Simulação prática para sua aposentadoria complementar: do objetivo ao aporte mensal
Veja um exemplo concreto. Pessoa com 35 anos, quer se aposentar aos 65, busca uma renda complementar de R$ 4.000 por mês e já tem R$ 50.000 investidos. Com rentabilidade real de 4% ao ano, o patrimônio-alvo gira em torno de R$ 1,2 milhão. Falta acumular R$ 1,15 milhão. O aporte mensal necessário fica entre R$ 1.100 e R$ 1.300.
A variável que mais impacta esse cálculo é o tempo. Quem começa aos 25 anos precisa poupar muito menos por mês do que quem começa aos 45, porque os juros compostos têm mais anos para agir sobre o patrimônio acumulado. Simuladores disponíveis no site do Tesouro Direto e em plataformas de educação financeira permitem personalizar esse cálculo para a sua situação específica, inclusive você pode usar o simulador de aposentadoria do governo para estimar benefícios futuros.
Como começar com pouco dinheiro ainda hoje
A barreira de entrada para construir renda complementar é menor do que a maioria imagina. Não existe um valor mínimo “ideal”: existe o valor que você consegue manter com consistência todo mês.

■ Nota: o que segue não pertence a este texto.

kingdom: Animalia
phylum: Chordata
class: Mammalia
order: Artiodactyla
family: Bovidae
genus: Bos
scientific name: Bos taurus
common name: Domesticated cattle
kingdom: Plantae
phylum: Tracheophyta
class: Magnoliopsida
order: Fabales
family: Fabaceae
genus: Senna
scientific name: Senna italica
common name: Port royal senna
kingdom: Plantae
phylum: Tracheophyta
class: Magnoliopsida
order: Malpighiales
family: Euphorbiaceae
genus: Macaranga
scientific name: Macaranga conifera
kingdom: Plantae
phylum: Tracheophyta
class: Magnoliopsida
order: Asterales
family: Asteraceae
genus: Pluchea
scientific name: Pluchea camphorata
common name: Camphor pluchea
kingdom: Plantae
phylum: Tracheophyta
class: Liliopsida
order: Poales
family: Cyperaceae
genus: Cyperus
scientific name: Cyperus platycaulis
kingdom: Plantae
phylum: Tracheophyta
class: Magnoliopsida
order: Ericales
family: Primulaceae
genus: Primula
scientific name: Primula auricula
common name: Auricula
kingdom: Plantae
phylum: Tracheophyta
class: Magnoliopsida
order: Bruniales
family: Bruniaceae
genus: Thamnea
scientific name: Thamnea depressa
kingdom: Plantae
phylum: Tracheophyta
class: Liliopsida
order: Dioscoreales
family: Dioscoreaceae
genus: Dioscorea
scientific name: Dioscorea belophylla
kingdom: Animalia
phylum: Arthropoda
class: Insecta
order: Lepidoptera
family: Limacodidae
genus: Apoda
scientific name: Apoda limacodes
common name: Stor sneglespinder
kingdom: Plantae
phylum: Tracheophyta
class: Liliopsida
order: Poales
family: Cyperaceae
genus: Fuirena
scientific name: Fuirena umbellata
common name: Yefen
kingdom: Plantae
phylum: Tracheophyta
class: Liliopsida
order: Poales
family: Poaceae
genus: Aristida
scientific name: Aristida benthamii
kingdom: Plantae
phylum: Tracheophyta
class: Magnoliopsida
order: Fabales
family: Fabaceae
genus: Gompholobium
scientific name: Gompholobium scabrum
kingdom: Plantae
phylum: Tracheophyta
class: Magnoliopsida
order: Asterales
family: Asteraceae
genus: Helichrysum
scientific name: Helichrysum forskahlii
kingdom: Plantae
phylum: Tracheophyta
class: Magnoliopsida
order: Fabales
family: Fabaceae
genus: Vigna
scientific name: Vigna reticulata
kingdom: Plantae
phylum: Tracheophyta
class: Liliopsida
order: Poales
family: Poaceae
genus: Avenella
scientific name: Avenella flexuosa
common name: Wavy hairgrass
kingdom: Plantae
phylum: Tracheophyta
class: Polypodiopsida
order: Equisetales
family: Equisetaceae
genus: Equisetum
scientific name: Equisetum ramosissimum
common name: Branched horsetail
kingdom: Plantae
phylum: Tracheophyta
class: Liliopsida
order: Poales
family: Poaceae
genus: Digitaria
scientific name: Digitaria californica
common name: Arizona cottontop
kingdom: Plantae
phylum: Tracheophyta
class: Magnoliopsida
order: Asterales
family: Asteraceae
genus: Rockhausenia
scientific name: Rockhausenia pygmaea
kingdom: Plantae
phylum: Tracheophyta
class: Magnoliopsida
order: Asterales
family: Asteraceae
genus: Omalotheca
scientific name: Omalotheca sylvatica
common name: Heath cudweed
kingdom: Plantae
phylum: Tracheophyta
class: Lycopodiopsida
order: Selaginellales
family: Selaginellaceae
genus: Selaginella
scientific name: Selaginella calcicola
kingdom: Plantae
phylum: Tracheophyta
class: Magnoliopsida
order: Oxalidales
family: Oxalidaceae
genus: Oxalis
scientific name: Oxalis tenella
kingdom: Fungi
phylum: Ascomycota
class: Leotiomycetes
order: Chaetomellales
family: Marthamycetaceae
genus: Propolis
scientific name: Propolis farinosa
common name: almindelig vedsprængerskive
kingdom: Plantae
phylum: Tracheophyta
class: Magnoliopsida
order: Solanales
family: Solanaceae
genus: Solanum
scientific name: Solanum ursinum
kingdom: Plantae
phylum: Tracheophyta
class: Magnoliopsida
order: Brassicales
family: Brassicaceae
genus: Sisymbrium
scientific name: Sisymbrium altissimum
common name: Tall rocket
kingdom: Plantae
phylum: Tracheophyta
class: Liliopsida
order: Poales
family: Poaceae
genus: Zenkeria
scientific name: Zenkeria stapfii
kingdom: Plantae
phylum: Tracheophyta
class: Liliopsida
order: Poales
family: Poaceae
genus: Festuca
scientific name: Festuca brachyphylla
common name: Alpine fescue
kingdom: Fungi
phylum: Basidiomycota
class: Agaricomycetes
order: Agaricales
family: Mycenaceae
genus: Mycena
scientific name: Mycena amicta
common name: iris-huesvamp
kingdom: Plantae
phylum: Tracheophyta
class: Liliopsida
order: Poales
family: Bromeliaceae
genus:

Quanto é “pouco” para começar na prática
O Tesouro Direto aceita aportes a partir de R$ 30. CDBs em bancos digitais partem de valores bastante acessíveis em várias plataformas. Fundos de previdência privada geralmente aceitam R$ 100 mensais. Esses números mostram que a aposentadoria complementar não é exclusividade de quem já tem dinheiro.
A lógica correta é começar com o que está disponível agora e aumentar os aportes progressivamente conforme a renda crescer. Esperar ter mais dinheiro para começar é, na prática, a decisão que mais prejudica o resultado final: cada ano de atraso exige um aporte maior no futuro para compensar o tempo perdido.
Os primeiros passos para montar sua estratégia
O processo pode ser resumido em quatro passos objetivos:
- Defina quanto quer receber além do INSS na aposentadoria.
- Calcule o patrimônio necessário usando a fórmula: renda desejada × 12 × 25.
- Escolha o produto adequado ao seu perfil: VGBL se você usa declaração simplificada do IR, Tesouro Renda+ se quer simplicidade e baixo custo, CDB se prefere liquidez e flexibilidade.
- Automatize o aporte mensal para garantir consistência sem depender de disciplina diária.
A Educ Finanças oferece conteúdo prático e atualizado para acompanhar cada um desses passos, do planejamento inicial à escolha dos investimentos mais adequados para o seu perfil e momento de vida. O conhecimento certo, aplicado no momento certo, faz toda a diferença no resultado final.
O INSS sozinho não vai garantir qualidade de vida para a maioria dos brasileiros na aposentadoria. O teto existe, o cálculo do benefício penaliza históricos inconsistentes de contribuição e a expectativa de vida só aumenta. Construir uma renda complementar não é luxo: é parte necessária de qualquer planejamento financeiro sério.
A aposentadoria complementar é, portanto, essencial para garantir sua qualidade de vida no futuro. A escolha do produto certo, combinada com consistência nos aportes, atenção às taxas e uso inteligente da portabilidade quando necessário, resolve o problema para quem age com disciplina. O ponto de partida pode ser R$ 30, R$ 100 ou R$ 500: o que importa é começar antes de amanhã.